To create the illusion of three-dimensional space, follow these general guidelines. Make pictorial elements positioned in the foreground bigger and/or brighter and render them in greater detail than forms in the middle ground or background. Forms in the foreground have more contrast than those in the middle ground and background. This (conventional Western) pictorial illusion of space on a two-dimensional surface imitates the way we perceive forms in the real world. Forms appear to become smaller and grayer as they move away from us and recede into the distance.

8. Think of the lines you draw as edges or movements. A line is a mark made by a drawing tool as it is drawn across a surface. To draw representationally, whether from observation or your imagination, you need to think of lines as what they really represent: boundaries between light and dark areas or boundaries between an object and space. Imagine a lemon sitting in front of a dark blue curtain. If you were to draw the contour of the lemon, you’d be drawing the edge between the yellow (the light area) and the dark blue (the dark area) colors of the lemon and the curtain.
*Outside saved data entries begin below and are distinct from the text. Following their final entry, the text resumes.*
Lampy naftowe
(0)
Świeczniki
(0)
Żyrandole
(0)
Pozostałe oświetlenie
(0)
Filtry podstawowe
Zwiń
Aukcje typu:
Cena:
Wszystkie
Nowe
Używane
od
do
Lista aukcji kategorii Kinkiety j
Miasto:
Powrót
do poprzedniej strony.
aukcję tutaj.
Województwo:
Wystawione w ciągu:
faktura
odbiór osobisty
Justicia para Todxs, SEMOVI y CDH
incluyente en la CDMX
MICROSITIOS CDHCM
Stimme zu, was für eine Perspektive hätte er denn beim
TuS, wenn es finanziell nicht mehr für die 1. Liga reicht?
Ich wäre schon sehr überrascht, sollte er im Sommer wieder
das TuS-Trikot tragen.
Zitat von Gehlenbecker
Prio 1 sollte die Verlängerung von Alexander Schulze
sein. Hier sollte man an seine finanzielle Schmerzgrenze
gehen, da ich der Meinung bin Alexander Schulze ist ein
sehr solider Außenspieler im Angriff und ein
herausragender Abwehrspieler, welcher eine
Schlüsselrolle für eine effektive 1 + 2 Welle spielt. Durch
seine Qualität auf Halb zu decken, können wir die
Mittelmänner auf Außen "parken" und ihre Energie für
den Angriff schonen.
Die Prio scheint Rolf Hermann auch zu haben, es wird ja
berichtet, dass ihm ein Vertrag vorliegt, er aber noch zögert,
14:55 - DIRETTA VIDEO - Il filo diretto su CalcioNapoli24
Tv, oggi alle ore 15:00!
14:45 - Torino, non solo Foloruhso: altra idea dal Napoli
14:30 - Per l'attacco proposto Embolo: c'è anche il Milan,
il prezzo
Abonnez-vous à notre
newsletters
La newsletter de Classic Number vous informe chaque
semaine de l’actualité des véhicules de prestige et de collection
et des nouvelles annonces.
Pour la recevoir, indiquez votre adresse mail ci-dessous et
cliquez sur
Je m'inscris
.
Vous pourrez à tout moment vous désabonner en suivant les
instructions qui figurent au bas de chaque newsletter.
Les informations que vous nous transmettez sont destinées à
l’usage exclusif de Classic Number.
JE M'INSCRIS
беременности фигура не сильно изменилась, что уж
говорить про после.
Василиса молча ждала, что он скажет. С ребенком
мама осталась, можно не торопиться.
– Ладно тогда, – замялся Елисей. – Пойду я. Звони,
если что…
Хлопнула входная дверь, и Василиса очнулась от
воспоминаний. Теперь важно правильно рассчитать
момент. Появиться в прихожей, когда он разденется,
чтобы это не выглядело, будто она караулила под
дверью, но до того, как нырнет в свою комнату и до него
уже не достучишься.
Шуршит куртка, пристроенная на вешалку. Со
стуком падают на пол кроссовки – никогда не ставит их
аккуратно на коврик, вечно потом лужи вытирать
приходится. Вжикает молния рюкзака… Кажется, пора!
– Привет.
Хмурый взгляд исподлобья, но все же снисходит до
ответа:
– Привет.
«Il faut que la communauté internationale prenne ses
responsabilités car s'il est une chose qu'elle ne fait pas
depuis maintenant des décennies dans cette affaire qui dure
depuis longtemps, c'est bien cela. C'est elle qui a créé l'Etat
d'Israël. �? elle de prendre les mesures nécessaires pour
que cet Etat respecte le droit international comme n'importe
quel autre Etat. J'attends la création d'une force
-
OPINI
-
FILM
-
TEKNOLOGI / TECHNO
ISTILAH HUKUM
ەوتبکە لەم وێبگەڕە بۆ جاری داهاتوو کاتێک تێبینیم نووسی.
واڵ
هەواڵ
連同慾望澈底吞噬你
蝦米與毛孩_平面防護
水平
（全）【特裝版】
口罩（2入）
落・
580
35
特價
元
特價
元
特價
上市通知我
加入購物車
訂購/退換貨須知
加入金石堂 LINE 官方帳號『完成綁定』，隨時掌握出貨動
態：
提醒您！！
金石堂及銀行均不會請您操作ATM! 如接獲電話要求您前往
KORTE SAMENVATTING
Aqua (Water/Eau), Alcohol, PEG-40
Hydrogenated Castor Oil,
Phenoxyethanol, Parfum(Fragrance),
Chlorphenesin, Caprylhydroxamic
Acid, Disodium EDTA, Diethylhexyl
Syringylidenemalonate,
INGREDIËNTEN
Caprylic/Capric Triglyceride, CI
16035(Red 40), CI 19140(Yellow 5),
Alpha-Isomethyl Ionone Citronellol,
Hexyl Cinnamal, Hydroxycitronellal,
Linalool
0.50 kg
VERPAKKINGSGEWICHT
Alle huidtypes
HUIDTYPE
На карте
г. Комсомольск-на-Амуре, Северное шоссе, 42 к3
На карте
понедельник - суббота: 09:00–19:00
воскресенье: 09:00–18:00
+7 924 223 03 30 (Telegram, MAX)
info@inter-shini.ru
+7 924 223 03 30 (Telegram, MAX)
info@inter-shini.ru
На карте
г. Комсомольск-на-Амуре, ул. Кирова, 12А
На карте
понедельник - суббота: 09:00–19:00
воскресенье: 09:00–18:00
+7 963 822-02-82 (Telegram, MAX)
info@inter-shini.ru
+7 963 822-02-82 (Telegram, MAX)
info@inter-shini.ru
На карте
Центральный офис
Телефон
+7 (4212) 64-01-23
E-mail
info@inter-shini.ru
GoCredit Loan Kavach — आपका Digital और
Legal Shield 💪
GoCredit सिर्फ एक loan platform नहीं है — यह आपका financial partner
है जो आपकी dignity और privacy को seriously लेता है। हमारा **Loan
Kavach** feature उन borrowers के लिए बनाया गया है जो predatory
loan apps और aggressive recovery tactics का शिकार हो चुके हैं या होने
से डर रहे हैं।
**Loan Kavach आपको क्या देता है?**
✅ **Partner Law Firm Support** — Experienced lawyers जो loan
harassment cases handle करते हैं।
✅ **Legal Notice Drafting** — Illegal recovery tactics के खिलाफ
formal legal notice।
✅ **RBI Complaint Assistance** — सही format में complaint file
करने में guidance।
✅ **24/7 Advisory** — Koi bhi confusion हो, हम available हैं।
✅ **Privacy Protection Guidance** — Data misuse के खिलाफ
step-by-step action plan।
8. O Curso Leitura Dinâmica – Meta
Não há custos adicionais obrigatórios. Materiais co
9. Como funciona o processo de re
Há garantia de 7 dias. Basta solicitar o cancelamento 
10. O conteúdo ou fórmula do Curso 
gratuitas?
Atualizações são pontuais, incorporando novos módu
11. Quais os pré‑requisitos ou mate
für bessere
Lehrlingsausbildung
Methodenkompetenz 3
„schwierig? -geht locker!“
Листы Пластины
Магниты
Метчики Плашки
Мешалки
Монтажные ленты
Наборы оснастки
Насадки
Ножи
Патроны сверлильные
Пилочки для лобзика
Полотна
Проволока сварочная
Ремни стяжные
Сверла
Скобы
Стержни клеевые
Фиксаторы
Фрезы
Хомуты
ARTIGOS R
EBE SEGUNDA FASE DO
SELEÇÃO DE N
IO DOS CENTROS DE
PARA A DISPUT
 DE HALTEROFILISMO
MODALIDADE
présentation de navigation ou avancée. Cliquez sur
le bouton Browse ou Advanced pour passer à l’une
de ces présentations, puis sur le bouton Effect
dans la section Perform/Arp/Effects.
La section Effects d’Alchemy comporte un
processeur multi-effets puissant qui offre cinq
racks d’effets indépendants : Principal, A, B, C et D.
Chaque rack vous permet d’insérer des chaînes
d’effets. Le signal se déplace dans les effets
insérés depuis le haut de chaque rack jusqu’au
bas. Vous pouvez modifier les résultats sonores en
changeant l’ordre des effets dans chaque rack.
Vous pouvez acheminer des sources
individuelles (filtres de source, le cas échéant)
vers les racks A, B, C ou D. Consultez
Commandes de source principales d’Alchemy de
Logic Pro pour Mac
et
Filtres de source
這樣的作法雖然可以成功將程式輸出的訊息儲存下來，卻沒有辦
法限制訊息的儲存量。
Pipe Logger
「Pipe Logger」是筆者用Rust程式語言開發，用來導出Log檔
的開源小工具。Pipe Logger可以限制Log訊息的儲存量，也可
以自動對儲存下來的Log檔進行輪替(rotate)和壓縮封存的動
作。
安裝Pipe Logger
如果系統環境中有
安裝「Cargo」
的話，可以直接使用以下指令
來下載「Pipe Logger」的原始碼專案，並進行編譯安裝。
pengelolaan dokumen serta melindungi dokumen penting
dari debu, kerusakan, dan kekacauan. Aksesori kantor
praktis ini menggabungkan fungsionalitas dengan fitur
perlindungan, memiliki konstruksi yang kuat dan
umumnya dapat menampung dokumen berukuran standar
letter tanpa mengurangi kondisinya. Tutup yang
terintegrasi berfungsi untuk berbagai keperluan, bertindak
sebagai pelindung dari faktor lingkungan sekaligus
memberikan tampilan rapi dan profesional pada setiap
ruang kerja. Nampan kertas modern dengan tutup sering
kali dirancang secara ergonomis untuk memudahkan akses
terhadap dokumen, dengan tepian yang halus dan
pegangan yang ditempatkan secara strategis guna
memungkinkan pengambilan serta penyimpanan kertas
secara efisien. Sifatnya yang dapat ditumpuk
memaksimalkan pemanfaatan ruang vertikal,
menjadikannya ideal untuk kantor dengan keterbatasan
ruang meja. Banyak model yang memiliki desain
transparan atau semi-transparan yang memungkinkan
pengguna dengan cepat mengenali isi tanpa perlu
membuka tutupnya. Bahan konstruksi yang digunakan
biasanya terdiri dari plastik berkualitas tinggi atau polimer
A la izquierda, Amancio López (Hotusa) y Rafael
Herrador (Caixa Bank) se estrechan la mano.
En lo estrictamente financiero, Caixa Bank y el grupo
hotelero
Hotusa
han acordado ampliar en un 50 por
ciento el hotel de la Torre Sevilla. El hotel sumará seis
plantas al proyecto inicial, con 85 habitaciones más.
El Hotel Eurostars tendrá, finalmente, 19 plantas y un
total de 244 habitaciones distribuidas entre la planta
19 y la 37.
The direction and moving path of a line also can convey a gesture or the movement of a form, figure or object. For novices, it is challenging to see a line in this way. A quick way to understand this concept is to draw any sweeping line across a page and concentrate on how your eyes follow the path of the line. Then look in a mirror and strike a pose with your arms fully extended, outstretched in different directions. Can you imagine a line drawn from hand to hand, following the path of the gesture?

Figures 7a & 7b Learning to notice the key gesture when looking at a model’s pose is important. The held-taught silk scarf represents the main thrust of dancer/choreographer Julia Kulakova’s pose; imagine the scarf as a line that would capture Ms. Kulakova’s main gesture.

Convince your friends and family to pose for you. The more you practice, the easier it will be for you to quickly determine or select which aspects or edges of a figure you need portray to convey the figure’s form, gesture or movement.

9. Draw what you see from your point of view. Rather than draw from any preconceived notions, draw the forms, shapes, and angles you observe rather than what you know to be. For example, we all know the length of the average human arm. However, in any given pose, you might not see the entire length of a person’s arm from your point of view.  Observing a person’s arm in a specific pose in that moment is the kind of active seeing that will help you learn to draw.

10. Explore. Draw figuratively—whether recording what you see or expressing your own imaginary world. Draw abstractly—altering, rearranging, or distorting what you observe in nature or in your mind. Try a procedural approach to drawing, perhaps employing a mechanical, diagrammatic or mathematical process to make marks. Draw as an autography, drawn testimony or proof of your existence.

Get involved with materials and see how that affects your drawing and what marks you can make. Try different drawing tools. Draw with conventional (pencils, charcoal, crayon, etc.) and unconventional tools. Utilize soft and hard pencils. Dip a twig in ink. Twist a rag to a point and dip it in iced black coffee. Dip a perforated plastic ball in paint. Use a worn, ratty brush. Experiment.

Draw for different reasons. Get your thoughts out without words. (Or combine what you draw with words.) Allow the act of drawing to be cathartic. Draw to calm down or relax. View the activity of drawing as meditative. Draw from Old Master works.

Figure 8 To learn more about composition, practice drawing from Old Master paintings. This drawing is after the Caravaggio painting, “The Lute Player.”

Drawing offers expressive possibilities, but learning to draw takes time. Since drawing is a very portable art, carry a paper or digital pad with you, or carry DRAW! The Guided Sketchbook That Teaches You How To Draw. There is hard evidence that practicing will significantly improve your skills. To practice is to draw. Enjoy the process.